- Your assignment -
Search the records below for the string "font", and report each line that contains it.

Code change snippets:

[Start of section]

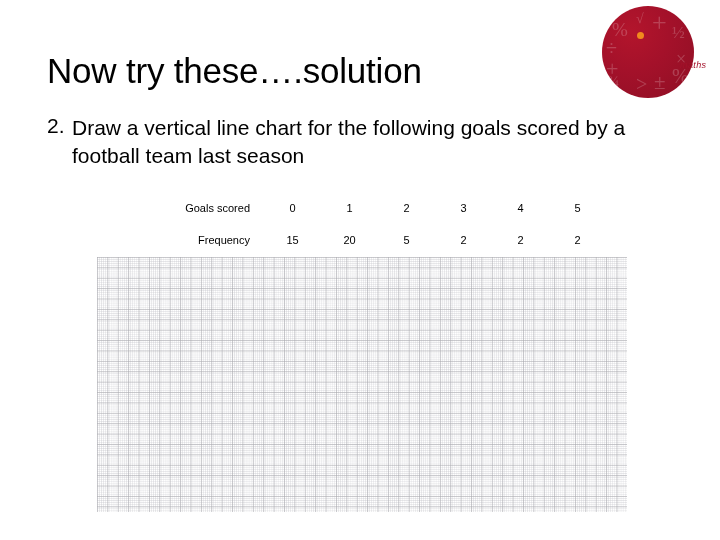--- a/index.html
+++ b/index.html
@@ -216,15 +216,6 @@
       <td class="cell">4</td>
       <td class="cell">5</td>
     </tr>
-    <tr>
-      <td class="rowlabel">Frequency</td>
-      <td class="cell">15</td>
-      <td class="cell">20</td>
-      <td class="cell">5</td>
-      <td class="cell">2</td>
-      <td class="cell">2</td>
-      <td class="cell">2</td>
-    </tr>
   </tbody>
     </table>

[End of section]
[Start of section]

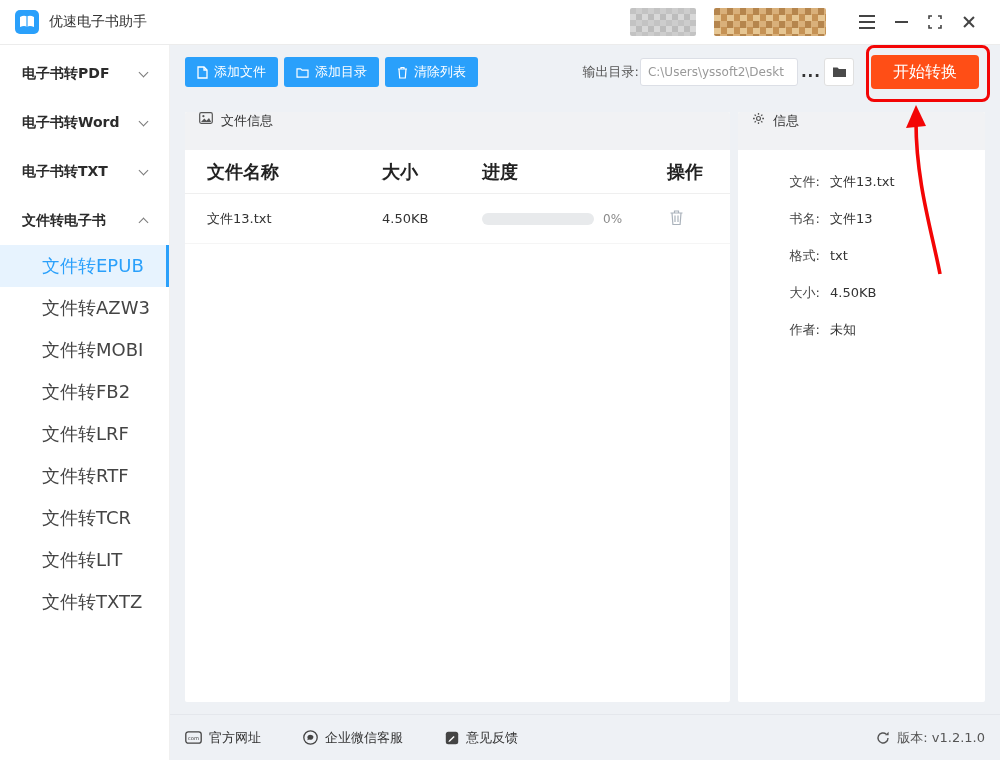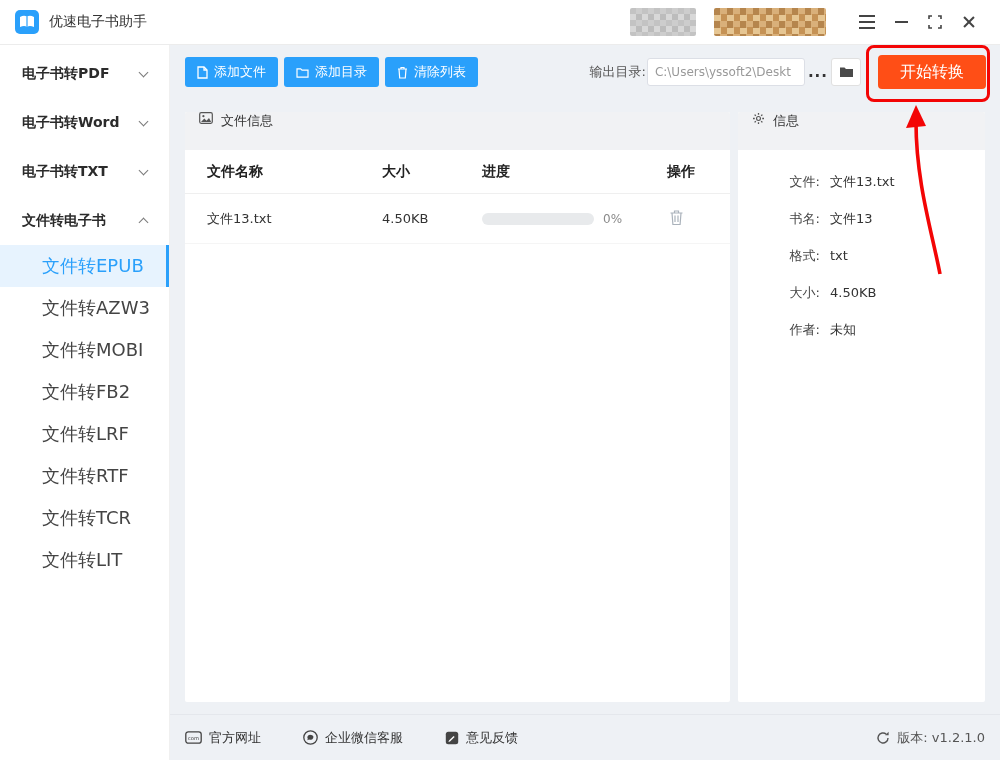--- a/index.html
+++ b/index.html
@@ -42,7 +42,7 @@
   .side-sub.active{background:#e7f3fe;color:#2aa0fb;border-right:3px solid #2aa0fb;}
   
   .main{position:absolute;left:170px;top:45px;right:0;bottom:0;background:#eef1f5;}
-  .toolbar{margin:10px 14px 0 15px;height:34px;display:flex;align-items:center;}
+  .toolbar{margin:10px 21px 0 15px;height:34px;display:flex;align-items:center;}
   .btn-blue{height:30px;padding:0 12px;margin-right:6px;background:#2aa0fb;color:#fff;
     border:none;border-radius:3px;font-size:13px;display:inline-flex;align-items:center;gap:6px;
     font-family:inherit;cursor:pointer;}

[End of section]

- Written solution -
     border:none;border-radius:3px;font-size:13px;display:inline-flex;align-items:center;gap:6px;
     font-family:inherit;cursor:pointer;}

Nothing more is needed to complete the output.